Le président de l'ex-Hamas et ses cadres sont revenus sur les p.-v. sanctionnant l'opération du vote. Ils ont dressé une liste d'anomalies, de dysfonctionnements au sein de l'Anie et des dépassements qui ont été enregistrés le 12 juin dernier. Le MSP a dénoncé le fait que les p.-v. n'aient pas été remis aux représentants des partis dans plusieurs wilayas du pays, ainsi que l'annulation des bulletins nuls à Alger et à Oran notamment, et pas dans d'autres wilayas, contrairement à la loi.
"Est-il normal que dans les p.-v. que nous avons récupérés dans certaines wilayas, nous arrivions en tête des résultats, et que dans ceux que nous n'avons pas obtenus, les résultats sont contre nous et complètement changés ?" s'est-il interrogé. Evoquant la question de la participation des listes indépendantes, Abderrezak Makri a affirmé qu'il n'y avait pas de quoi être étonné, puisque cela n'est pas nouveau.

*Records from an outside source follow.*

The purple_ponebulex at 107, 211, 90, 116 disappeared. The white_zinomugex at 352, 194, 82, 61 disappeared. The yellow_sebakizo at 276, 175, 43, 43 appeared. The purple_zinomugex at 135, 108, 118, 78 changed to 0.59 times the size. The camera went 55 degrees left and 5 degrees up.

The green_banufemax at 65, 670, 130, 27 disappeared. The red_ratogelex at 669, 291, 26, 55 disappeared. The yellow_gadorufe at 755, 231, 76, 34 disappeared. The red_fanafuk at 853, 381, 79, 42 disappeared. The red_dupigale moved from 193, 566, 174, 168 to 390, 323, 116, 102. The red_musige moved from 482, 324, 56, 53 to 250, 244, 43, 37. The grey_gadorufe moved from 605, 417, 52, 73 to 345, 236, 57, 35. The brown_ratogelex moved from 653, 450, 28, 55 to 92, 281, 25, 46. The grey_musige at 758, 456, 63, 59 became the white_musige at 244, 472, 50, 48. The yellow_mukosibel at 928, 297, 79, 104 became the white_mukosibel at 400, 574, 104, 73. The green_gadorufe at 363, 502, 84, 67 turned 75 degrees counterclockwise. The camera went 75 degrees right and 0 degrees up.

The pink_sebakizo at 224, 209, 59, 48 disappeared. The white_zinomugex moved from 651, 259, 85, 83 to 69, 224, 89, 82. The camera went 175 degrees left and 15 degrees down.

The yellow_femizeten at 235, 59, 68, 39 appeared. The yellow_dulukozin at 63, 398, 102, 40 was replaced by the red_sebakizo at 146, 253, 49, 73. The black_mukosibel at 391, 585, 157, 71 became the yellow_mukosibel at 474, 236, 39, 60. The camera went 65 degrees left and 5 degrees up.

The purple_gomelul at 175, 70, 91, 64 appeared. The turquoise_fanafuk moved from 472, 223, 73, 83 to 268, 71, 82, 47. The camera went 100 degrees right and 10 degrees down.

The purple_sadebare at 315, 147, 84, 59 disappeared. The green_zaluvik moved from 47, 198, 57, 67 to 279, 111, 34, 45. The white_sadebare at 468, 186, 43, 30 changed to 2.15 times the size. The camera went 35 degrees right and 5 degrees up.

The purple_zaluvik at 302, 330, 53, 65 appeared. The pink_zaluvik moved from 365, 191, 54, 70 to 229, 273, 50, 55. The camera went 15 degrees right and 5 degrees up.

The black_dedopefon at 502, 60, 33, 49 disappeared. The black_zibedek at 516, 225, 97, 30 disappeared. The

"Mais ce que nous avons constaté, c'est qu'une grande partie de ces listes indépendantes est menée par des candidats qui étaient élus ou militants au sein de certains partis", a-t-il accusé, sans les citer nommément. Malgré tous les dépassements soulevés par le MSP et qui nuisent à la crédibilité du scrutin, déjà discrédité par le fort taux d'abstention (76,7%), Abderrezak Makri affirme que son parti continuera à participer à toutes les échéances électorales, justifiant cela par sa volonté de combattre la corruption politique et financière du système.